Dieses Jahr jähren sich 100 Jahre des bekannten Streiks der „Cannadiense“, nachdem der 8‑Stunden-Tag erkämpft wurde. Heute wird dieser Streik von Seiten der Unabhängigkeitsbewegung genutzt, um zu zeigen wie kämpferisch die katalanische Bevölkerung schon immer war. Dabei war es nicht das katalanische Volk, sondern die arbeitenden Klasse, die diese große Heldentat vollbracht haben.

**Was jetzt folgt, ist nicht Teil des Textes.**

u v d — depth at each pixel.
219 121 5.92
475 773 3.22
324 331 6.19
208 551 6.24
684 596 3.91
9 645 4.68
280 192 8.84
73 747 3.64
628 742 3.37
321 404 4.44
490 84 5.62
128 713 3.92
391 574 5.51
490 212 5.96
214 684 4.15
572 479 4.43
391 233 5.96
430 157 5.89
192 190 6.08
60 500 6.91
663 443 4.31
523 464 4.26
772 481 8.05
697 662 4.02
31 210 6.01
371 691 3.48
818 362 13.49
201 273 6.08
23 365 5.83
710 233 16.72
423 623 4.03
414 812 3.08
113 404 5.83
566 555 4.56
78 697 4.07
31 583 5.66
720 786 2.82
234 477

Diese bestand auch aus Einwanderer, aus anderen Teilen der Iberischen Halsinsel, waren jedoch größtenteils staatenlos und internationalistisch. Es kränkt uns zutiefst wie der Kampf der Genossinnen und Genossen ausgenutzt wird. Ohne Zweifel hätten sie sich dagegen erhoben, dass ihrem Kampf ein „identitärer“ Charakter aufgezwungen wird.

Sie hatten damals keine Zweifel; sie waren arbeitende Klasse, organisiert in der CNT.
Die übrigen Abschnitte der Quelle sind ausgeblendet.